Tsipras ended an off-the-agenda debate on education

PM said that “education issues demand what I would call exhaustive dialogue and efforts at synthesis”

Education was an area where all sides were obliged to strive for the greatest possible agreement, despite having widely opposing views, Prime Minister Alexis Tsipras noted on Wednesday, in closing remarks that ended an off-the-agenda debate on education in Parliament. Earlier, the prime minister had lashed out over corruption and intertwined interests, requesting an off-the-agenda debate on corruption in Parliament.
According to Tsipras, the arguments presented during the debate, on both education and economic issues, represented two different worlds: “On the one hand is the public sector and its defence and on the other hand is the world of the markets.”

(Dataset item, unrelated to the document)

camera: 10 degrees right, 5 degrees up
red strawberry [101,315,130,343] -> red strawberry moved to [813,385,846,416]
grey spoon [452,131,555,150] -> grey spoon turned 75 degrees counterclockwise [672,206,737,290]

“Despite the fact that views are presented with a great distance between them…nonetheless, education issues demand what I would call exhaustive dialogue and efforts at synthesis. There are issues where this cannot be achieved but it is still worth the trouble,” he added.

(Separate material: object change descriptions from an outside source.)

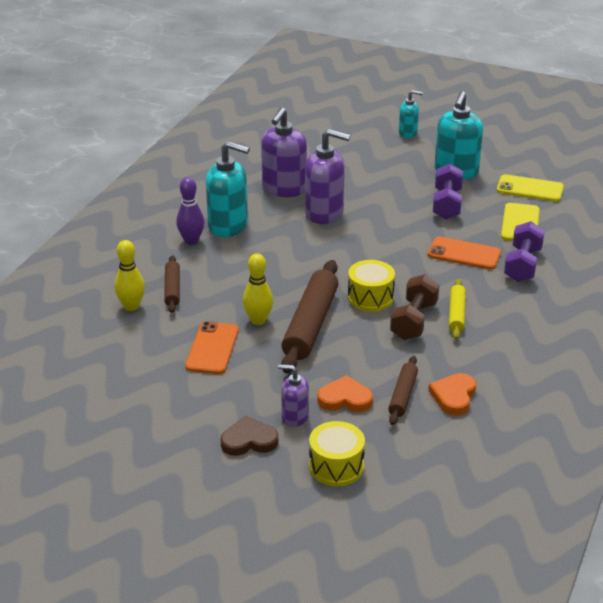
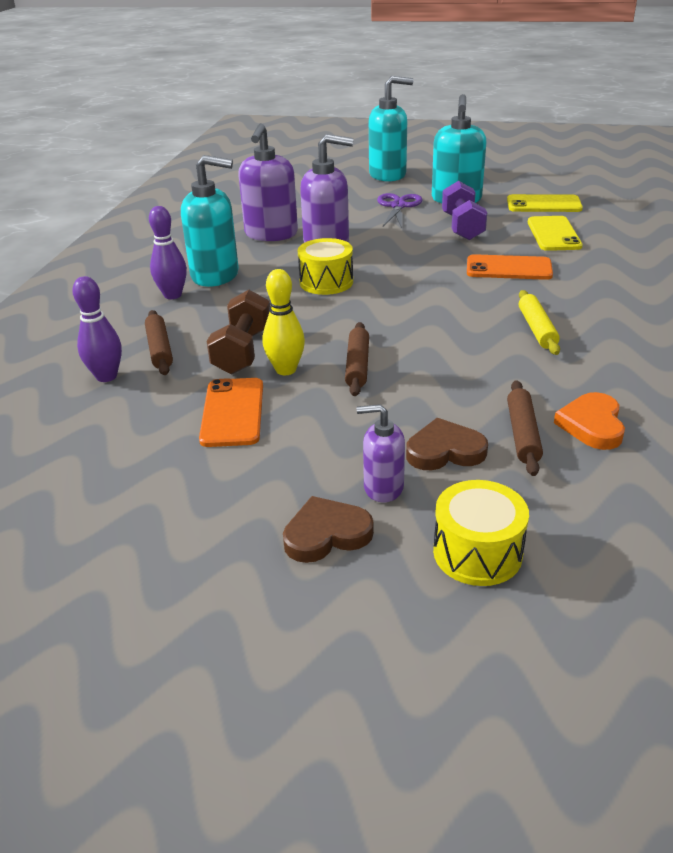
camera: 10 degrees left, 0 degrees up
yellow bowling pin [114,240,145,311] -> purple bowling pin [72,276,122,382]
brown rolling pin [281,260,338,373] -> brown rolling pin [345,322,369,396], size x0.53
orange heart [317,375,373,412] -> brown heart [406,418,488,470]
yellow drum [348,260,395,312] -> yellow drum moved to [298,238,353,295]
brown dumbbell [390,274,439,340] -> brown dumbbell moved to [207,290,270,374]
turquoise soap dispenser [399,90,423,138] -> turquoise soap dispenser [369,76,414,182], size x1.81
purple dumbbell [504,221,545,282] -> none
none -> purple scissors [377,193,423,228]

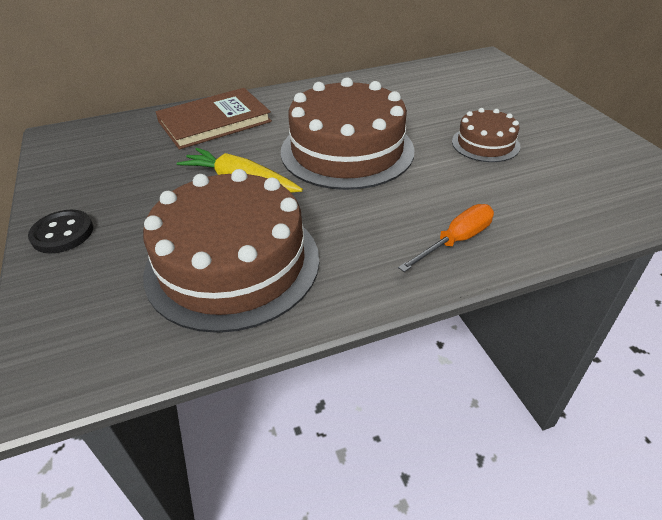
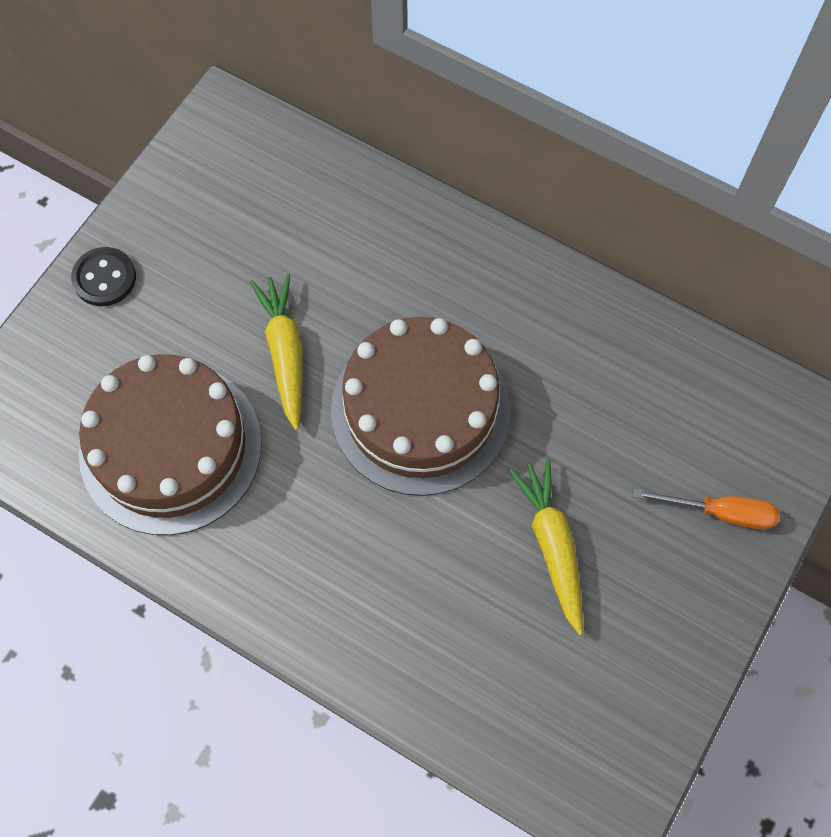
camera: 50 degrees right, 25 degrees up
brown book [156,88,272,150] -> none
orange screwdriver [398,204,494,272] -> orange screwdriver moved to [633,489,779,530]
brown cake [452,108,520,162] -> yellow carrot [508,459,583,635]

Criticising main opposition New Democracy’s leader Kyriakos Mitsotakis, Tsipras said that ND’s leader had presented his own positions clearly but distorted SYRIZA’s own positions in many ways, while he also criticised ND for walking out of the dialogue before the Educational Affairs Committee and refusing to sign its conclusions as other opposition parties had done.
The desire of Greek families to give their children a good education and the highly skilled people both within and outside Greece were possibly the country’s “most important capital” in efforts for recovery, he noted. “It is our major competitive advantage: knowledge has innate value, it is an important thing for someone to be educated, regardless of whether or not they can be absorbed by the labour market. If we let the market decide everything, we would lose this important comparative advantage and the value of knowledge,” Tsipras said.

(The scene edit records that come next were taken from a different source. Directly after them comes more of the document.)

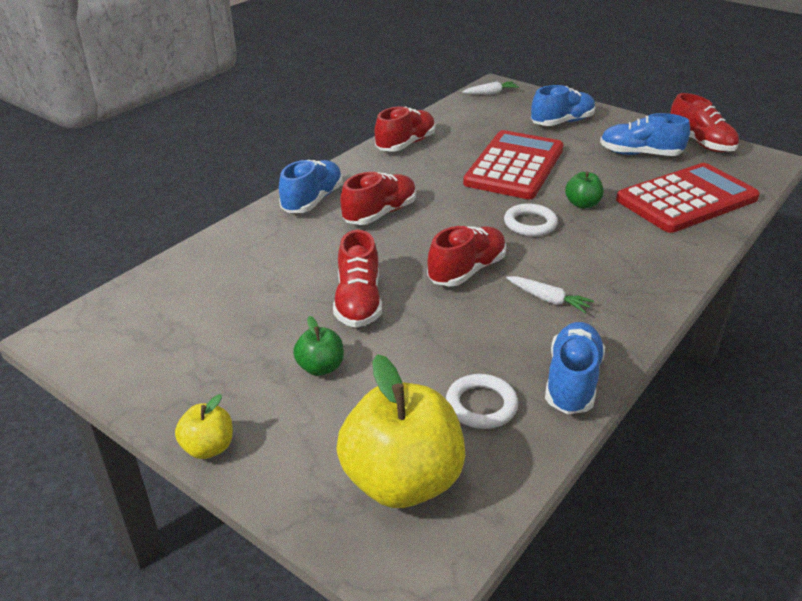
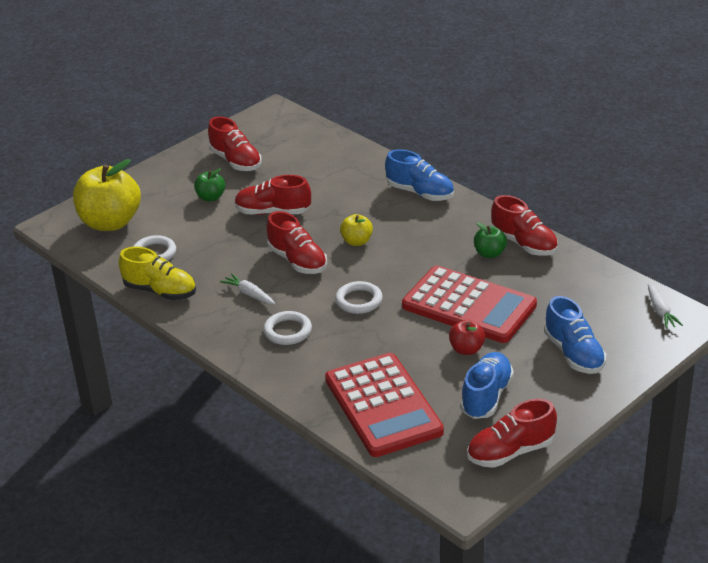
camera: 100 degrees right, 0 degrees up
yellow apple [175,394,233,459] -> yellow apple moved to [340,214,373,246]
red shoe [340,172,416,225] -> red shoe moved to [208,117,262,171]
white carrot [506,276,594,313] -> white carrot turned 90 degrees clockwise [220,273,276,305]
blue shoe [545,322,605,414] -> yellow shoe [119,247,196,300]
green apple [565,171,604,209] -> green apple moved to [474,222,507,258]
none -> white ring [263,311,312,345]
none -> red apple [449,320,485,355]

The prime minister also noted that all sides, while disagreeing on many things, agreed on the need to change the curriculum for religious studies classes. This would be done through the necessary dialogue and the opinions of the Church will be heard and taken into account, he added.
The prime minister had also attacked intertwined interests and the “old political system,” as well as the stance of certain media toward the TV licence tender. He noted that the government was striving to exit the crisis with society upright, while putting an end to corruption and accumulated problems, and predicted a swift conclusion of the second review of the Greek programme.
He stated that Greece has for the first time an opportunity to overcome the crisis. The first programme review has been successfully concluded, he said, adding that the green light for the disbursement of the 2.8 billion euro loan sub-tranche will be given.